Ainsi avaient disparu toutes traces de mon père. On aurait dit qu’il s’était englouti à tout jamais dans des ténèbres muettes. Jamais plus nous ne parlâmes de lui, ma mère et moi. Elle fut longtemps malade ; et, même après sa complète guérison, nos rapports antérieurs ne se rétablirent plus. Elle éprouvait de la gêne en ma présence, et il en fut ainsi jusqu’à sa mort. Oui, de la gêne, et c’est là un malheur irréparable. Tout s’efface ; les souvenirs des événements de famille, même les plus tragiques, perdent peu à peu leur force et leur amertume. Mais lorsqu’un sentiment de gêne et de malaise vient à s’établir entre deux proches, il n’y a plus de remède à ce mal.

Plus jamais je n’ai revu ce rêve qui m’avait tant troublé, plus jamais je ne me suis mis à la recherche de mon père. Mais quelquefois, dans mon sommeil, il me semble entendre je ne sais quels gémissements lointains, quelles plaintes incessantes et lugubres. Elles retentissent derrière une haute muraille que je ne puis franchir.
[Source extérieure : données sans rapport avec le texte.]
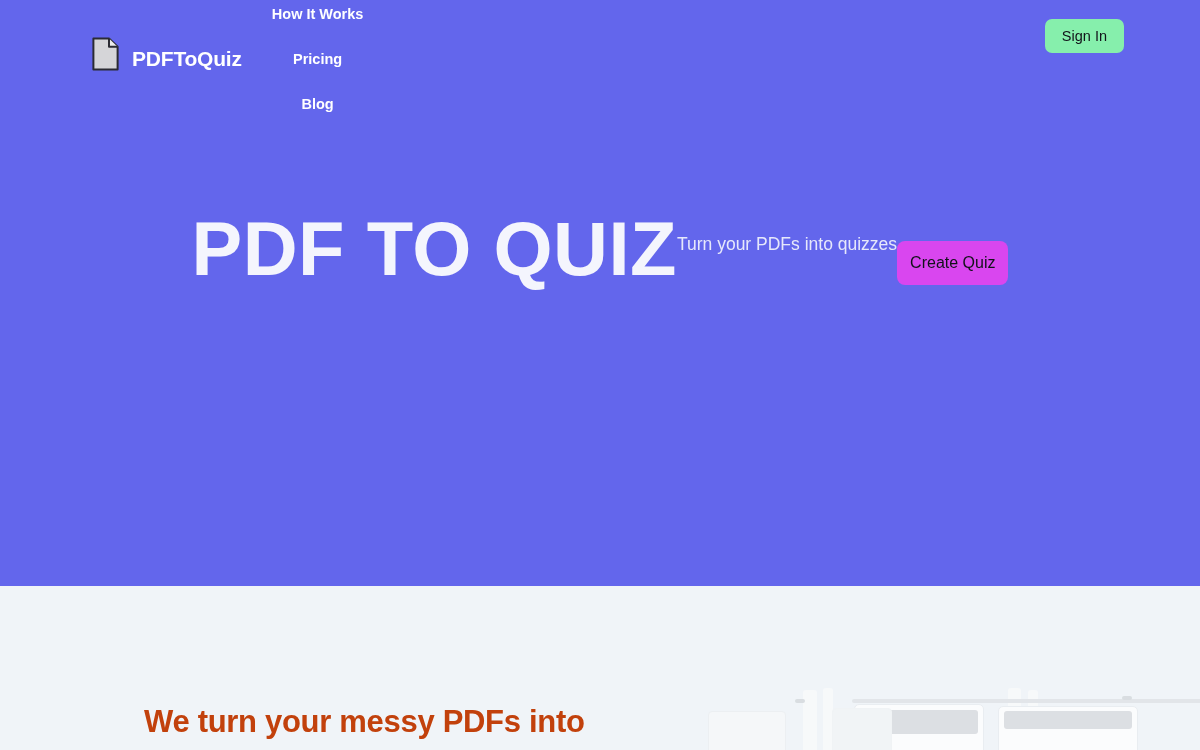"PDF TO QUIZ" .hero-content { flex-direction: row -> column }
Elles me tordent le cœur, et je pleure d’amères larmes, les yeux fermés, il m’est impossible de reconnaître si c’est un homme vivant qui se plaint et gémit, ou si c’est le long et triste hurlement de la mer. Cette plainte se change soudain en ce marmottement de bête fauve que j’entendais jadis, et je m’éveille, le cœur plein de terreur et d’angoisse.